DATA EXTRACT —
================================
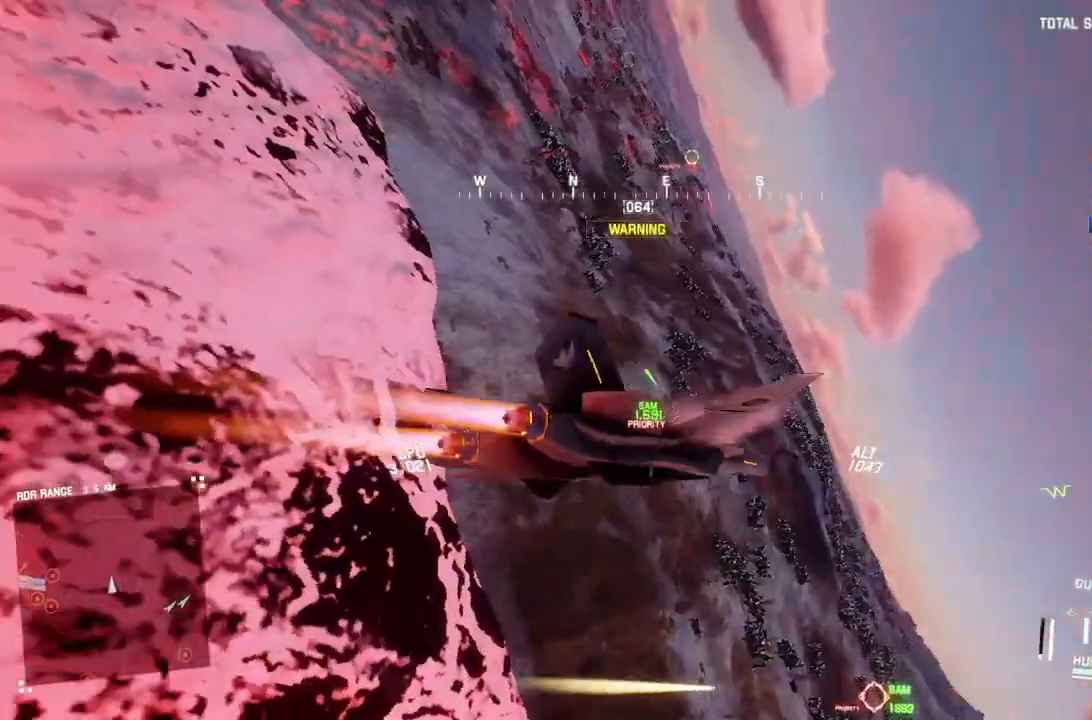
{"buttons": ["L1", "R2"], "left_stick": "center", "right_stick": "center", "events": [[133, "right_stick", "center"], [367, "left_stick", "center"], [417, "L1", "down"]]}
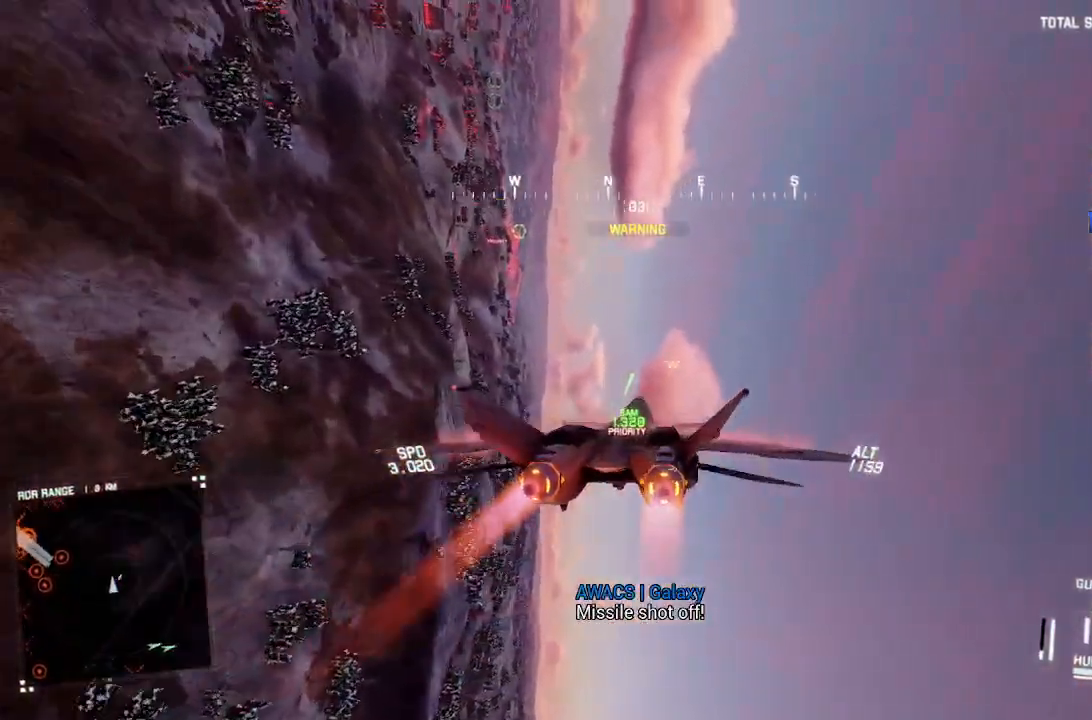
{"buttons": ["L1", "R2"], "left_stick": "center", "right_stick": "center", "events": [[117, "left_stick", "right"], [300, "left_stick", "center"], [417, "Y", "down"], [483, "Y", "up"]]}
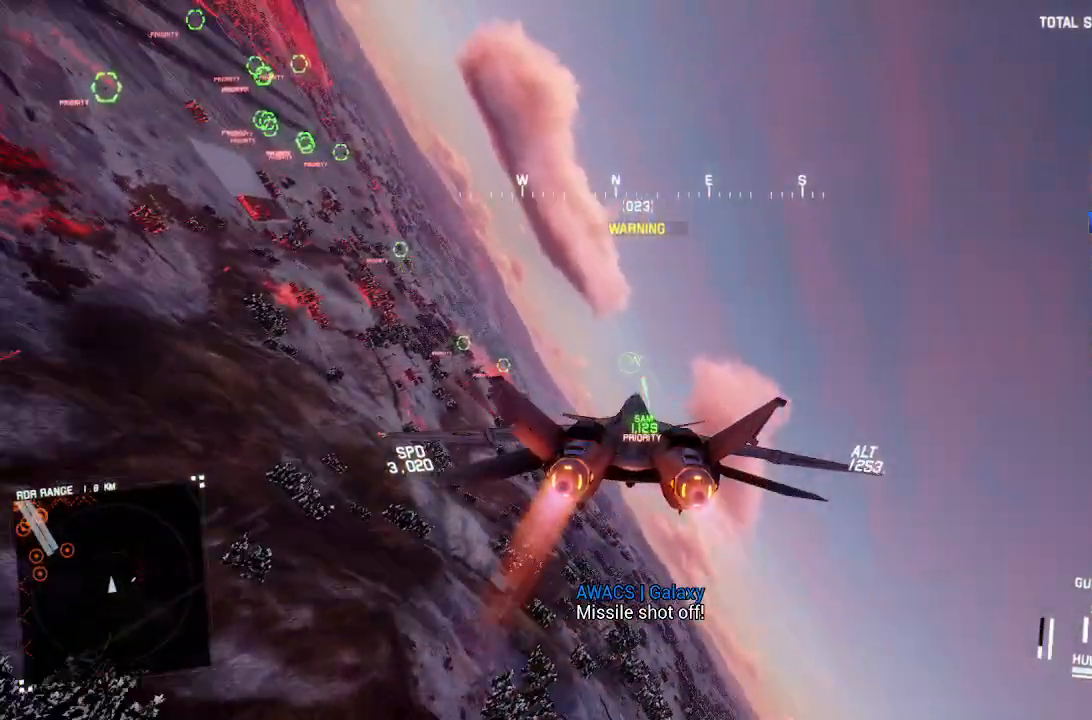
{"buttons": ["R2"], "left_stick": "center", "right_stick": "center", "events": [[350, "left_stick", "up-right"], [500, "L1", "up"], [500, "left_stick", "center"]]}
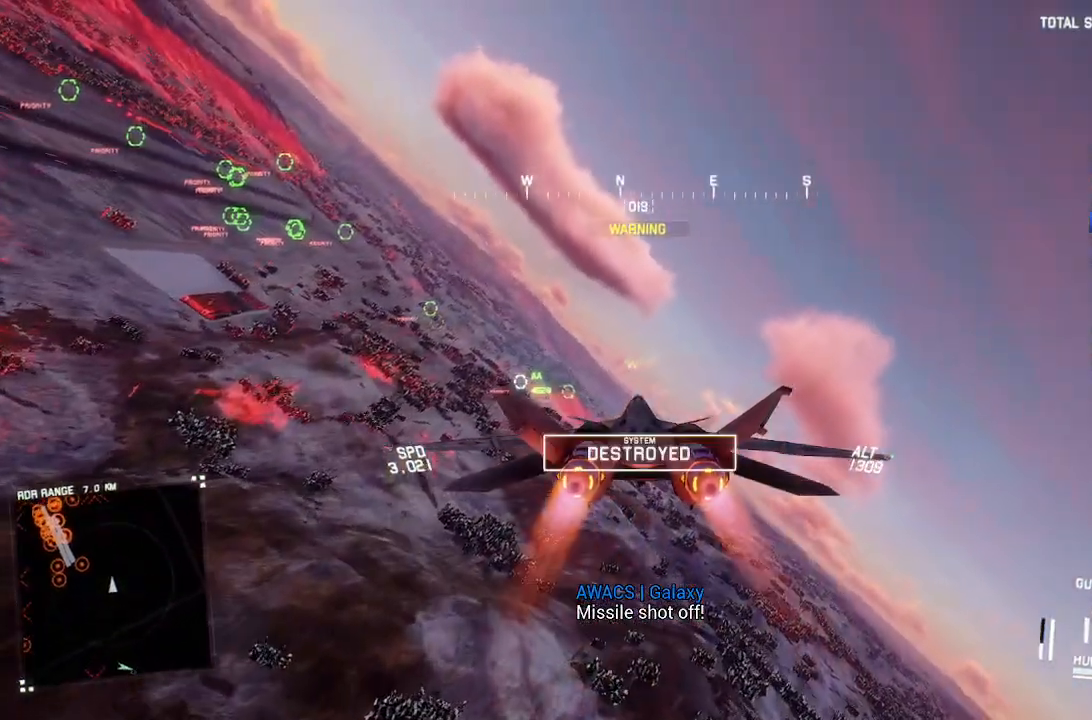
{"buttons": ["R2"], "left_stick": "center", "right_stick": "center", "events": [[133, "L1", "down"], [300, "left_stick", "down-right"], [400, "left_stick", "center"], [500, "L1", "up"]]}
================================
EXERCISE OBJECTIVE — Your task is an exact transcription of all the data, minus the pictures.

EXERCISE RESULT —
{"buttons": ["L1", "R2"], "left_stick": "center", "right_stick": "center", "events": [[133, "right_stick", "center"], [367, "left_stick", "center"], [417, "L1", "down"]]}
{"buttons": ["L1", "R2"], "left_stick": "center", "right_stick": "center", "events": [[117, "left_stick", "right"], [300, "left_stick", "center"], [417, "Y", "down"], [483, "Y", "up"]]}
{"buttons": ["R2"], "left_stick": "center", "right_stick": "center", "events": [[350, "left_stick", "up-right"], [500, "L1", "up"], [500, "left_stick", "center"]]}
{"buttons": ["R2"], "left_stick": "center", "right_stick": "center", "events": [[133, "L1", "down"], [300, "left_stick", "down-right"], [400, "left_stick", "center"], [500, "L1", "up"]]}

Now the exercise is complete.